Titre original : Game of Thrones
Note:
Origine : États-Unis
Créateurs : David Benioff, Dan B. Weiss
Réalisateurs : Dan B. Weiss, Alex Graves, Michelle MacLaren, Alik Sakharov, Neil Marshall
Distribution : Peter Dinklage, Nikolaj Coster-Waldau, Lena Headey, Emilia Clarke, Kit Harington, Iain Glen, Aidan Gillen, Charles Dance, Liam Cunningham, Stephen Dillane, Carice Van Houten, Natalie Dormer, Isaac Hempstead-Wright, Sophie Turner, Maisie Williams, Alfie Allen, Jack Gleeson, John Bradley-West, Hannah Murray, Iwan Rheon, Rory McCann, Rose Leslie, Jerome Flynn, Sibel Kekilli, Gwendoline Christie, Kristian Nairn, Thomas Sangster, Ellie Kendrick, Ciarán Hinds, Noah Taylor, Diana Rigg, Pedro Pascal, Daniel Portman…
Genre : Aventure/Heroic-Fantasy/Drame/Fantastique/Adaptation
Diffusion en France : OCS City
Nombre d’épisodes : 10
Le Pitch :
Les Noces Pourpres ont confirmé la domination des Lannister sur Westeros. Officiellement gouverné par Joffrey Baratheon, le fils tyrannique de Cersei Lannister, la reine régente, le royaume des Sept Couronnes est véritablement régi par le puissant Tywin Lannister, la Main du Roi.
À Port Real, Tyrion n’en finit plus de subir les brimades du roi. Chargé d’accueillir Oberyn Martell dans la capitale, qui nourrit un but secret, à l’occasion du mariage royal, le cadet des Lannister s’apprête à vivre des jours extrêmement sombres.
À Peyredragon, Stannis panse ses blessures suite à la bataille de la Nera, tout en se tournant plus que jamais vers les visions de Mélissandre, la prêtresse rouge, qui influence grandement ses décisions. Au-delà du mur, les sauvageons progressent, mettant sérieusement en péril le mur et sa Garde de Nuit, que Jon Snow vient de réintégrer après son infiltration dans les troupes de Mance Rayder. Non loin de là, Bran Stark et ses compagnons continuent leur périple en vue de retrouver la corneille à trois yeux…
À l’est, Daenerys Targaryen, accompagnée de ses trois dragons et de son armée d’Immaculés, s’apprête à libérer la ville de Meereen des esclavagistes. Son but : réunir suffisamment d’hommes et de navires pour rallier Westeros et ainsi réclamer le pouvoir qui lui est dû.
* * *
* Travail à réaliser *
**a.** Recopiez tel quel le passage de la fiche de la série qui commence par « À Peyredragon, Stannis » et se poursuit jusqu'à « lui est dû. ».
**b.** Selon la fiche de la série, qui est la Main du Roi ?
Les items ne sont pas nécessaires.
* * *
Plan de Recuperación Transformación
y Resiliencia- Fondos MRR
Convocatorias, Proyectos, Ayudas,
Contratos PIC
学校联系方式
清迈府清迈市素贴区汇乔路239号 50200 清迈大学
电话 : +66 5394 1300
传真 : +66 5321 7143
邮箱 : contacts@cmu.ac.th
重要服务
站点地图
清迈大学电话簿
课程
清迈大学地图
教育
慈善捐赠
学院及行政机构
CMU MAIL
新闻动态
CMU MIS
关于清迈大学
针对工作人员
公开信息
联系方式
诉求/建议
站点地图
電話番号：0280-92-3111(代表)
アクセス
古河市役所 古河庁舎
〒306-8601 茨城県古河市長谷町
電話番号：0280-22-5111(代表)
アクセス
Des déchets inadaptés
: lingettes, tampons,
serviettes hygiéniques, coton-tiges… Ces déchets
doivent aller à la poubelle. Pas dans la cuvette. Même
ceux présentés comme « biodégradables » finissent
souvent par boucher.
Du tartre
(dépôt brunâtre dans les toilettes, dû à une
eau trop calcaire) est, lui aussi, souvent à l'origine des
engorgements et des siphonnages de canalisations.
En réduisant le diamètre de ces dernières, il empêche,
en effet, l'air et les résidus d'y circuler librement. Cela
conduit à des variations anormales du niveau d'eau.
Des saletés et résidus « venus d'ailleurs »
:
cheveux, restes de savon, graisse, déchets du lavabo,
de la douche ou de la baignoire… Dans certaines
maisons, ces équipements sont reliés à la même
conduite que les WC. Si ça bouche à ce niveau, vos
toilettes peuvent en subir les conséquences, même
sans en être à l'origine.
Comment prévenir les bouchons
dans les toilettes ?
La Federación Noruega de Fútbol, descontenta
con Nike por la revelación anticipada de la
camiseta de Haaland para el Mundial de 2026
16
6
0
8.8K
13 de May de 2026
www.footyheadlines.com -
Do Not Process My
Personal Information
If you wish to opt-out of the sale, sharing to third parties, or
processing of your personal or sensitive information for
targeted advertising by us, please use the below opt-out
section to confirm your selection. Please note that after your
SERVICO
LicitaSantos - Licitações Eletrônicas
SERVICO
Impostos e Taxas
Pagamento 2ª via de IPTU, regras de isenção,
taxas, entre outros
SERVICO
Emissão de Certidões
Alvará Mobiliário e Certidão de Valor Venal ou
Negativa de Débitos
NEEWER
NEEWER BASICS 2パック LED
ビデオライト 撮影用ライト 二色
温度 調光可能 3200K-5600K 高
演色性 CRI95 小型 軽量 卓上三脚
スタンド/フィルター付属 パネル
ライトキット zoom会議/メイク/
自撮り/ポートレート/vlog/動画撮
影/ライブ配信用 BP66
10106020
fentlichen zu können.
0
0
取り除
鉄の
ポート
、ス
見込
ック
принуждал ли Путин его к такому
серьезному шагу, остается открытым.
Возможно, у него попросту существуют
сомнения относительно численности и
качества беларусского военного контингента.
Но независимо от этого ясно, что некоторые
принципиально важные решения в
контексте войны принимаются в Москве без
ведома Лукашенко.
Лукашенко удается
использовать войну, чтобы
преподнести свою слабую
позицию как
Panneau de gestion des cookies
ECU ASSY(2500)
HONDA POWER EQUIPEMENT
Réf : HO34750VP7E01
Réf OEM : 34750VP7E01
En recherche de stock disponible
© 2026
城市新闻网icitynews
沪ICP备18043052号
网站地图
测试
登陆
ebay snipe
* * *
* Réponses attendues *
**a.**
À Peyredragon, Stannis panse ses blessures suite à la bataille de la Nera, tout en se tournant plus que jamais vers les visions de Mélissandre, la prêtresse rouge, qui influence grandement ses décisions. Au-delà du mur, les sauvageons progressent, mettant sérieusement en péril le mur et sa Garde de Nuit, que Jon Snow vient de réintégrer après son infiltration dans les troupes de Mance Rayder. Non loin de là, Bran Stark et ses compagnons continuent leur périple en vue de retrouver la corneille à trois yeux…
À l’est, Daenerys Targaryen, accompagnée de ses trois dragons et de son armée d’Immaculés, s’apprête à libérer la ville de Meereen des esclavagistes. Son but : réunir suffisamment d’hommes et de navires pour rallier Westeros et ainsi réclamer le pouvoir qui lui est dû.

**b.** Tywin Lannister.